Und ich erstarrte. Weil ich mir vorkam wie Nanai — als hätte ich einen Geist gesehen. Einen Augenblick lang dachte ich, ich würde Mrs Martin sehen. Eine Schwester weiter unten auf der Station redete mit einem der alten Menschen. Ihr Lachen klang warm, und sie lächelte breit. Allerdings war es nicht Mrs Martin, sondern ihre Schwester, doch sie zu sehen war, als würde ich wieder einen Schlag abkriegen.
Denn auf einmal war alles so offensichtlich.
Mrs Martin hätte etwas dagegen unternommen. Das war der Punkt. Sie hätte NIEMALS zugelassen, dass unsere Schule so herunterkommt. Sie hätte Alarm geschlagen, hätte die Eltern dazu gebracht, Briefe an den Beirat zu schreiben und zu protestieren — WENN sie da gewesen wäre. Aber Mrs Martin WAR NICHT da gewesen. Und sie war deshalb nicht da, weil jemand ihr so schreckliche Dinge angetan hatte. Dieser Jemand war nicht ich. Und er war ganz sicher auch nicht Veronique.

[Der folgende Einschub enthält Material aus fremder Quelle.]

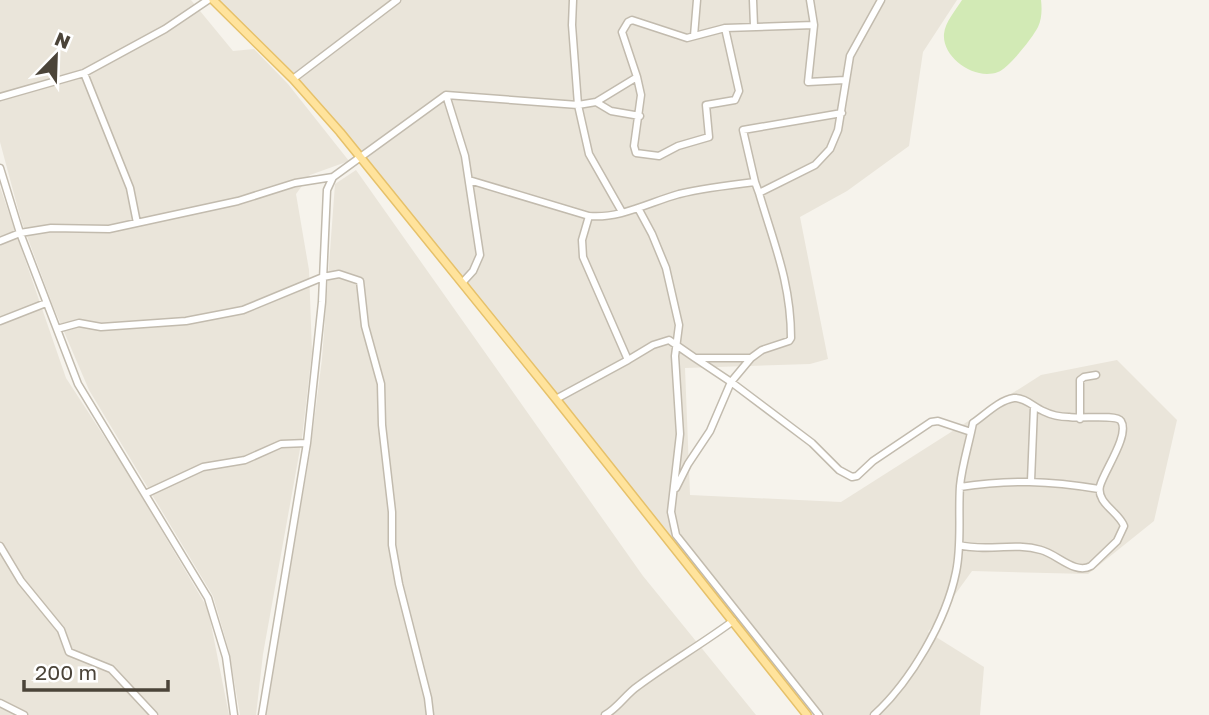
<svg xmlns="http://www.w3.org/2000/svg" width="1209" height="715" font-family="'Golos Text',sans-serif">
	<rect width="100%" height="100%" fill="#f6f3ec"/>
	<!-- residential -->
	<path fill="#eae5da" d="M0 0H191L233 51 254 49 288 84 349 161 310 175 296 194 309 270 312 352 302 438 263 654 256 715H240L229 651 213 596 89 390 53 306 21 220 0 142Z
		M213 0H957L923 52 909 146 847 191 800 217 828 359 810 364 685 368 690 495 841 502 1041 375 1117 360 1177 420 1154 521 1088 574 972 571 928 632 984 667 980 715H807L340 132Z
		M356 170 643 576 756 715H265L310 453 322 359 335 184Z
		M0 187 66 378 124 467 208 609 229 715H0Z"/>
	<!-- grass -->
	<path fill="#d2eab5" d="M962 0H1041C1042 8 1042 19 1038 27 1033 37 1009 68 998 72 975 81 942 58 944 34 945 22 956 10 962 0Z"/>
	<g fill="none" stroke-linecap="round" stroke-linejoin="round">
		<defs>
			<path id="minor" d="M573 0 572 25 578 105 596 102 637 77 622 32 628 22 632 20 687 38 725 28 814 25
				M753 0 754 26
				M810 0 814 25 808 82 845 80
				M694 36 697 0
				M84 73 130 188 137 223
				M637 77 641 95 634 146 636 153 659 156 678 146 709 137 706 105 735 100 739 91 725 28
				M293 79 397 0
				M446 95 465 156 480 255 473 271 462 283
				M0 97 84 73 165 29 208 0
				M596 102 611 111 640 116
				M0 168 20 233 78 384 208 598 226 657 234 715
				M469 180 589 216
				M755 182 743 130 842 113
				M638 208 652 234 666 268 679 325 675 356 680 434 671 512 676 535 819 715
				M0 241 20 233 51 228 109 229 238 201 295 183 333 177
				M0 321 46 303
				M57 329 79 323 101 327 186 321 243 310 323 277 339 274 360 281 365 326 381 384 382 425 392 512V545L399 584 428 698 430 715
				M695 358 731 382 812 443 839 470 852 477 857 476 873 461 931 422 938 421 971 432
				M628 360 653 345 669 340 695 358H751
				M556 399 628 360 583 257 582 240 589 216C620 219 650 202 679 194 704 188 729 185 755 182L759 193 815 165 830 149 838 130 850 56 881 0
				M1080 419V380L1084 377 1096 375
				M1031 481 1034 407
				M960 487C1009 479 1050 481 1099 489
				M676 488 688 464 710 431 731 382 751 358 762 350 789 341 791 338C791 283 774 244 759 193
				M145 494 203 467 245 460 281 444 307 443
				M0 546 21 581 61 630 69 652 111 669 154 715
				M0 703 24 715
				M262 715 307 443 322 302 327 190 333 177 446 95 578 105 589 154 622 212
				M605 715C618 708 626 694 638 686 669 663 702 644 733 621
				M874 715C911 681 946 621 956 572 962 544 958 515 960 486 962 465 969 444 973 423 985 415 999 400 1014 398 1024 397 1034 407 1043 411 1051 415 1060 417 1069 417 1081 419 1116 414 1121 421 1130 435 1104 471 1100 486 1096 503 1119 512 1124 526L1117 541 1091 566C1075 575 1057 554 1041 550 1014 542 986 552 959 545"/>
			<path id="major" d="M213 0 293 79 340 132 556 399 807 715"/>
		</defs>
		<!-- minor casing -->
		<use href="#minor" stroke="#c2bbae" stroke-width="9"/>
		<!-- major casing -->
		<use href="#major" stroke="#e6c16a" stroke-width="10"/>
		<!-- minor -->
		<use href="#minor" stroke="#fff" stroke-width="6"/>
		<!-- major -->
		<use href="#major" stroke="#ffe39c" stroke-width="7"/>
	</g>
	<!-- north arrow -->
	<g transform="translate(56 56) rotate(23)" stroke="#ffffff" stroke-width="5" paint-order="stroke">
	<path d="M0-5L12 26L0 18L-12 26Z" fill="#4b4439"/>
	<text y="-10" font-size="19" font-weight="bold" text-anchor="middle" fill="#4b4439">N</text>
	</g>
	<!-- scale -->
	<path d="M24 680v10h144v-10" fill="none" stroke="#4b4439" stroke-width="3.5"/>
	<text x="35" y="680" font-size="21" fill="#4b4439" stroke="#ffffff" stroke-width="5" paint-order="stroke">200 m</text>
</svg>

Ich schüttelte den Kopf und hielt wieder inne. Weil ich mich auf einmal zurück in Mr Bakers Büro befand, und er telefonierte.

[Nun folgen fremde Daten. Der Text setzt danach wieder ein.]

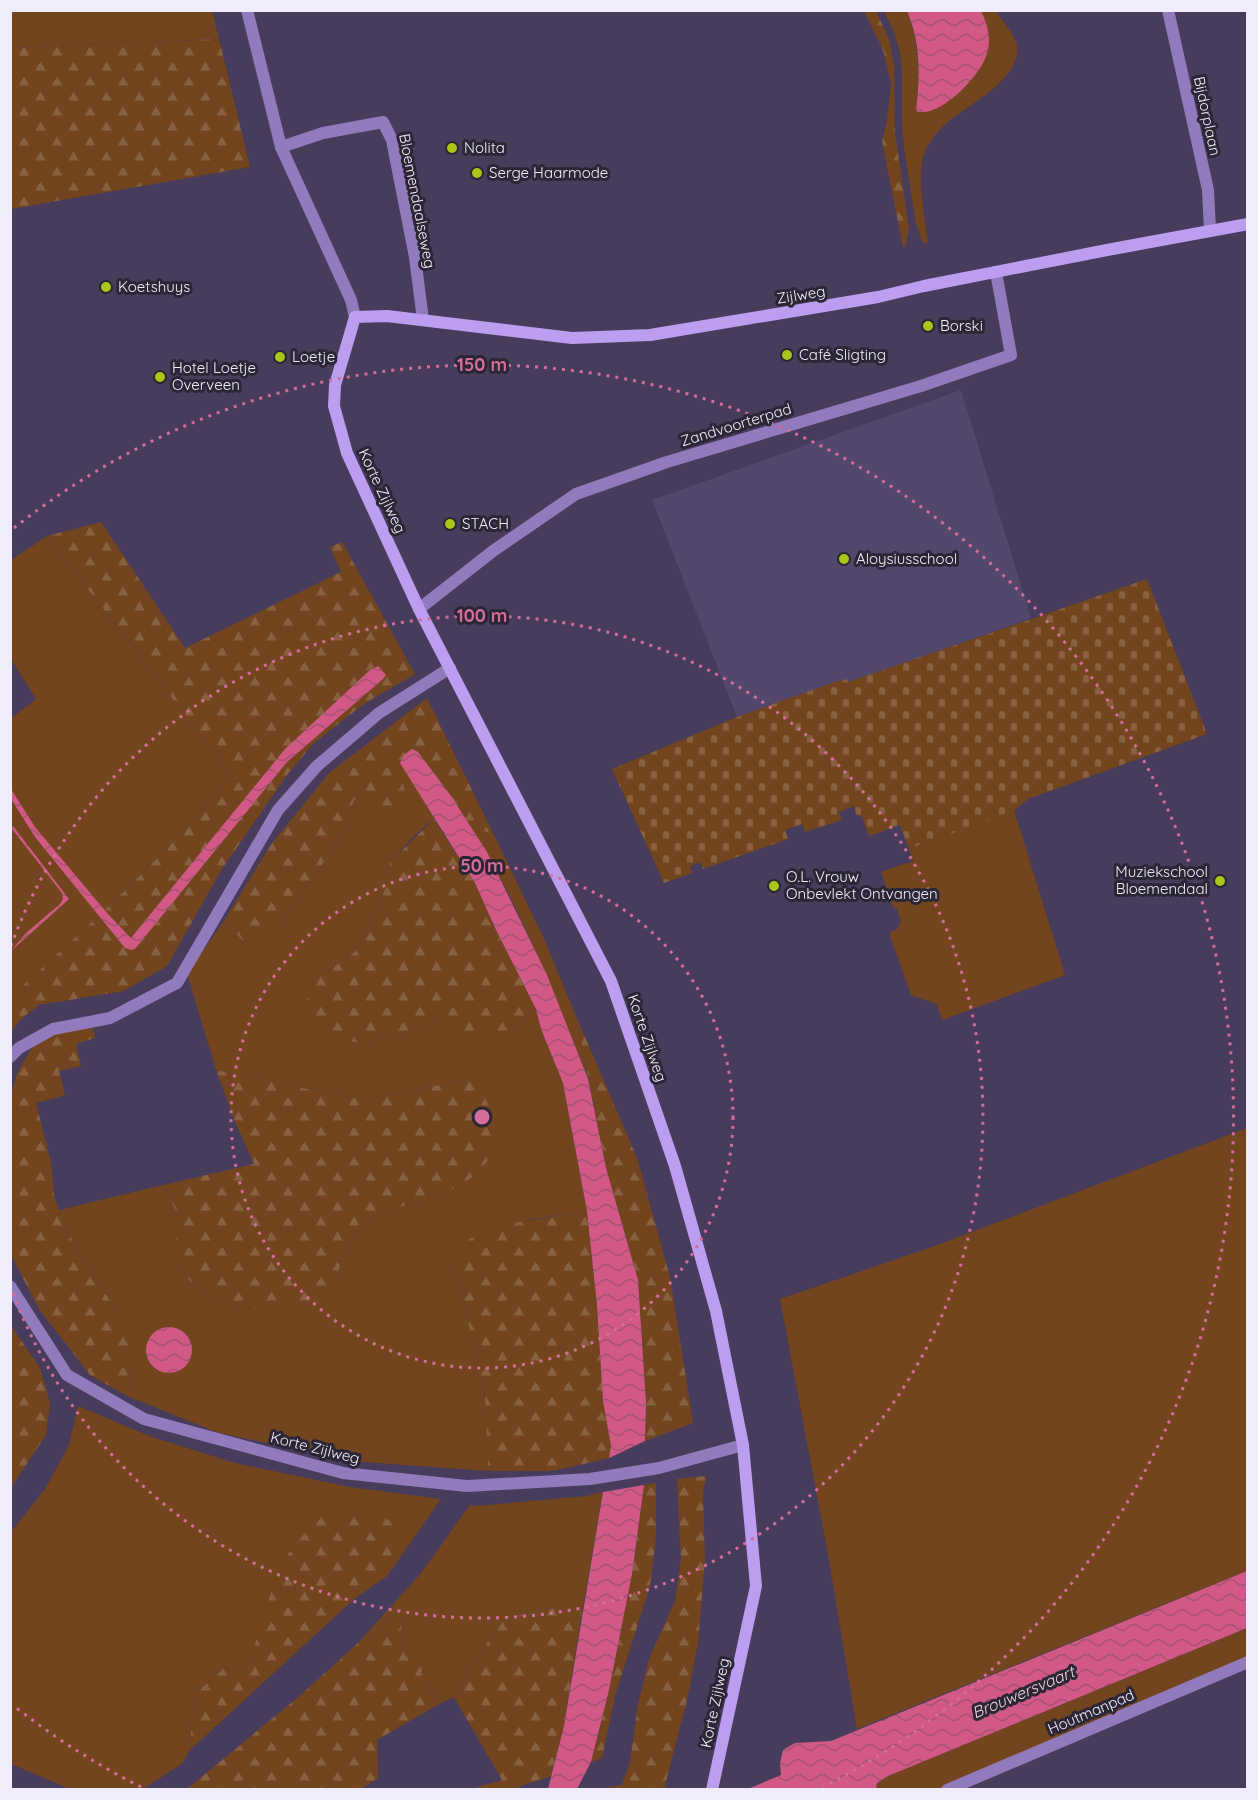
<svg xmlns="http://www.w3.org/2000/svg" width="1258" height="1800" font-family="Quicksand,sans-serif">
	<defs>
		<pattern id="forest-firs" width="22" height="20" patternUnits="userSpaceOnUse" patternTransform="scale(1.5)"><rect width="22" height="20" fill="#72451e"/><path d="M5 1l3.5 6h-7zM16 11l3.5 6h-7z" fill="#876040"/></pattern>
		<pattern id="cemetery-stones" width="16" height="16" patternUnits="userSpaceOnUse" patternTransform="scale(1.5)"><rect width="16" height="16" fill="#72451e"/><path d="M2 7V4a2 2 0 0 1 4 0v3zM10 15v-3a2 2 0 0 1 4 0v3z" fill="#876040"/></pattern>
		<pattern id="water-waves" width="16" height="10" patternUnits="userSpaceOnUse" patternTransform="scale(1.5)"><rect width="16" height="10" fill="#d25986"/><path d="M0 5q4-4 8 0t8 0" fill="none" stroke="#a25372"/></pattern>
	</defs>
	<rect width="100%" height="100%" fill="#473c5c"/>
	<path fill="#54476c" d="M961,390L1031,618L897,666L848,682L847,679L737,717L652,500Z"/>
	<path fill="#72451e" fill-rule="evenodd" d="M10,11H212L219,39L11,48Z
		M884,11H907C920,43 920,76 916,111C948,94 986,84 986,43C987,30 986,22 981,11H996C1000,16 1015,38 1016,42C1026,75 972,103 951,119C943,125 933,137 927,147C914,171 925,216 928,243H923L916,224L905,155L902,125V70L900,53L894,32Z
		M47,536L233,777C164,856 88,927 11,997L10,719L36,699L11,659V560Z
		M400,763L441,812L412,838L390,862L382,898L355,952L312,982L365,1043L400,1035L441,1021L511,1031L536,1009L541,1029L563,1083L587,1211L528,1220L455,1268L485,1395L488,1471L349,1461L216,1432L127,1396L134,1372L115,1309L66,1230L59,1210L163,1185L178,1215L180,1266L190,1281L211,1297L240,1308H312L336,1281L343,1254L355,1233L372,1216L448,1192L466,1080L366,1099L341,1096L216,1070L187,973L224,921L243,941L280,925L343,834L354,800ZM163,1328H176L187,1335L156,1370L148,1360L146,1347Z
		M1014,810L1065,975L942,1020L937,1004L911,995L889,933L897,929L901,921L897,909L893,907L881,872L913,861L909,849Z
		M469,824L494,835L544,939L576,1016L588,1079C554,992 519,903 469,824Z
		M1247,1128V1571L857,1729L829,1560L780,1299L929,1248Z
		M78,1406L152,1437L235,1463L350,1487L441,1499L387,1576L397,1522L257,1639L248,1666L223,1669L195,1694L189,1751L183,1763L143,1789H70L11,1764L10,1533L45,1489L69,1445Z
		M603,1492L582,1612L557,1608L533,1610L503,1621L481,1651L454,1697L439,1704L421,1673L401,1650L402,1608L359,1642L421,1573L470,1505L477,1506L586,1496Z
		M1247,1628V1666L943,1789L876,1790L877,1783L888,1776Z"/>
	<path fill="url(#forest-firs)" d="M864,11H876L889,39L894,64L895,132L909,230L905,247H903L882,141L887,122L891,83L883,50Z
		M219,39L250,167L11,209V48Z
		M101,522L185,648L341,572L330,547L342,542L415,674L364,704L314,743L287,775L222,869L167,966L124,991L39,1005L21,1019L11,1032L10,997C88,927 164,856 233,777L47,536Z
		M427,698L494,835L441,812L413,750L400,763L408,813L354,800L343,834L280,925L258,939L243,941L224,921L272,843L329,773Z
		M434,819L475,883L496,930L536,1009L511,1031L484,1035L448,1031L441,1021L400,1035L365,1043L327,1039L311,1020L307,1000L312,982L355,952L382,898L390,862Z
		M576,1016L637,1158L670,1277L693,1423L645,1441L646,1403L638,1280L606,1168Z
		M91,1021L95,1038L76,1044L81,1066L59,1071L65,1095L36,1103L51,1163L54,1195L66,1230L115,1309L132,1341L134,1372L127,1396L90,1375L39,1309L11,1255L10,1098L18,1071L31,1049L45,1036Z
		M216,1070L341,1096L366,1099L466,1080L480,1087L491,1111L493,1142L488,1160L478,1174L448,1192L372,1216L355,1233L343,1254L336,1281L325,1301L312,1308H240L211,1297L190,1281L180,1266L175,1251L178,1215L163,1185L254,1164L234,1119Z
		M587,1211L597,1305L603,1401L611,1446L609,1458L553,1471H488L485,1395L455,1267L463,1243L490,1227Z
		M10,1324L40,1368L50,1403L46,1435L11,1488Z
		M706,1476L703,1493L705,1561L698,1643L687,1700L664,1789H598L622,1785L630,1762L638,1704L649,1659L675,1601L681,1559L677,1479Z
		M656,1483V1537L650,1586L615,1696L602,1758L591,1762L609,1690L632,1574L644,1485Z
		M354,1511L398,1522L387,1576L354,1599L189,1751L195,1694L223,1669L248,1666L280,1564L320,1514Z
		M402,1608L401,1650L429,1644L421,1673L439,1704L377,1740L378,1778L361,1789H187L303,1693L359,1642Z
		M557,1608L582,1612L564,1726L551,1776L512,1789H471L502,1780L454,1697L481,1651L503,1621L533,1610Z"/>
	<path fill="url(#cemetery-stones)" d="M1147,579L1207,734L1028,799L1014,811L909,849L900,825L869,836L861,815L857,816L854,806L839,812L842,820L805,832L802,824L785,830L788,839L703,869L700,862L690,866L692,873L664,883L612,769L737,717L835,682L847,679L848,682Z"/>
	<path fill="url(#water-waves)" d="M907,11H981C988,25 992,41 986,56C980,76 938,120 916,111C920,76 921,43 907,11Z
		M378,666L386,675L383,679L287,762L135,949L131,950L125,948L35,837L11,799V789L35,827L107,913L131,938L285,749L369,671Z
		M412,749L418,752L451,796L487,852L547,975L588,1079L606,1168L638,1280L646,1403L645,1441L609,1458L611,1446L603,1401L597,1305L587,1211L563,1083L541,1029L536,1009L496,930L475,883L400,763L404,755Z
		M13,826L69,899L11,951L26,933L60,904L63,899L62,893L12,829Z
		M146 1350a23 23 0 1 1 46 0a23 23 0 1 1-46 0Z
		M644,1485L632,1574L609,1690L591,1762L577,1789H548L564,1726L603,1492Z
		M1247,1571V1628L888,1776L877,1783L876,1789H748L781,1775L780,1763L783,1750L795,1743L831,1741Z"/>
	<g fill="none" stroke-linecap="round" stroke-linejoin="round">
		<path stroke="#917bbc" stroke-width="12" d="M10,1057L19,1048L53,1029L110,1018L177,983L278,810L317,766L379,713L450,668
			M10,1286L67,1375L144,1419L343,1473L467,1486L590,1479L659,1468L743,1445"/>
		<path stroke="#917bbc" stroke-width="12" d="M1168,10L1208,190L1210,230
			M281,147L323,133L383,122L392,140L415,257L423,320
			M419,609L493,551L576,494L667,462L921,386L1011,355L996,272
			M947,1790L1248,1662"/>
		<path stroke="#917bbc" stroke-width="12" d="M247,10L281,147L351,300L355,317"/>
		<path stroke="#bb9ef0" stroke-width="12" d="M712,1790L756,1586L743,1445L716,1311L675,1166L611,981L419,609L347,453L334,406L335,385L355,317L387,316L572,338L650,335L878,297L924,286L1107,250L1248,224"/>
	</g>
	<g fill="none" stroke="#d56d9b" stroke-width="3" stroke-dasharray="3 6">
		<circle cx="482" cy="1117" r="251"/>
		<path d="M11 946A501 501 0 1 1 11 1288"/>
		<path d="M141 1787A752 752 0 0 1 14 1706M14 528A752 752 0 1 1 823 1787"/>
	</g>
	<g fill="#aac717" stroke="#2b2635" stroke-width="2">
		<circle cx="452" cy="148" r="6"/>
		<circle cx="477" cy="173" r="6"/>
		<circle cx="106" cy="287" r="6"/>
		<circle cx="928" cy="326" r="6"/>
		<circle cx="787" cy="355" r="6"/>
		<circle cx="280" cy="357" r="6"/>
		<circle cx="160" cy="377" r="6"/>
		<circle cx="450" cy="524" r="6"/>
		<circle cx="844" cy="559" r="6"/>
		<circle cx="1220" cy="881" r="6"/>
		<circle cx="774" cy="886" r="6"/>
	</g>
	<g text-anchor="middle" stroke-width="6" stroke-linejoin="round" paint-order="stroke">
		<g font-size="15" fill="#f1ecfc" stroke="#2b2635">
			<text transform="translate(1207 116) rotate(78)" y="5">Bijdorplaan</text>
			<text transform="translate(417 201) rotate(79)" y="5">Bloemendaalseweg</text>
			<text transform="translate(801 295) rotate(-9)" y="5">Zijlweg</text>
			<text transform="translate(736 425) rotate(-17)" y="5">Zandvoorterpad</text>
			<text transform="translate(382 491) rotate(65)" y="5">Korte Zijlweg</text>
			<text transform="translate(647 1038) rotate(71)" y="5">Korte Zijlweg</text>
			<text transform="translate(315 1448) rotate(14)" y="5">Korte Zijlweg</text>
			<text transform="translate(715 1703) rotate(-78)" y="5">Korte Zijlweg</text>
			<text transform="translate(1091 1712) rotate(-23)" y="5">Houtmanpad</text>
		</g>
		<g font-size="15" fill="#f1ecfc" stroke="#2b2635" text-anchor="start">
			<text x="464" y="153">Nolita</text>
			<text x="489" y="178">Serge Haarmode</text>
			<text x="118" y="292">Koetshuys</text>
			<text x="940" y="331">Borski</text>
			<text x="799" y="360">Café Sligting</text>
			<text x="292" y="362">Loetje</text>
			<text x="172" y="373">Hotel Loetje<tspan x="172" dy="17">Overveen</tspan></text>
			<text x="462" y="529">STACH</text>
			<text x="856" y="564">Aloysiusschool</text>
			<text x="1208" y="877" text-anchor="end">Muziekschool<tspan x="1208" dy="17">Bloemendaal</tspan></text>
			<text x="786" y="882">O.L. Vrouw<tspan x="786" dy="17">Onbevlekt Ontvangen</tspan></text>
		</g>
		<g font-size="16" font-style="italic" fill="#f1d0d9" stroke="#2b2635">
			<text transform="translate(1023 1692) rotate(-23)" y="6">Brouwersvaart</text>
		</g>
	</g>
	<circle cx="482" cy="1117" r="9" fill="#d56d9b" stroke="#2b2635" stroke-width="3"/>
	<g font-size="18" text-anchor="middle" font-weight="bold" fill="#d56d9b" stroke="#2b2635" stroke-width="6" stroke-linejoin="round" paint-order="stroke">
		<text x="482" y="371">150 m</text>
		<text x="482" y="622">100 m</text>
		<text x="482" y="872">50 m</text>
	</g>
	<rect width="1258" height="1800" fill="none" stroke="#f1ecfc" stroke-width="24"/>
</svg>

»Mum«, sagte ich. »Ich brauche dein Handy. BITTE.«
Und ich wählte eine Nummer, die ich auswendig wusste aus der Zeit, als diese Person und ich Freunde gewesen waren.
»Billy«, fauchte ich.
»Ah, Cym«, flüsterte er. »Du MUSST kommen.«
»Warte. Billy …« Ich holte Luft. »… Du musst die Wahrheit sagen. Hast du Mrs Martin diese Dinge angetan?«
»Nein!«
»Wirklich nicht?«
»EHRENWORT.«
»Aber …« — ich holte noch einmal Luft —, »du weißt, WER es getan hat, nicht wahr?«
»Ja«, antwortete Billy. »Und es tut mir SO leid. Ich wollte es sagen, wirklich. Aber es wird zu spät sein. Du musst KOMMEN.«
»Wohin?«
»Du weißt wohin.«
»Billy!«
»Zur Schule«, sagte Billy. »Die Versammlung fängt gleich an, Cym!«
Vor meinem geistigen Auge sah ich den Brief, den Mum achselzuckend auf ihren Nachttisch geworfen hatte.
»Cym? Was ist los, Liebes? Was ist?«, fragte sie. Sie packte meine Handgelenke und starrte mich an. Auch Veronique starrte mich an und ihre Mum und ihr Dad. Sogar Jacky Chapman starrte mich an, und ich erwiderte seinen Blick, obwohl ich ihn in Wirklichkeit gar nicht richtig sehen konnte. Ich sah nur die Pläne, die auf Mr Bakers Schreibtisch ausgebreitet lagen.
»Sie wollen unsere Schule abreißen«, sagte ich.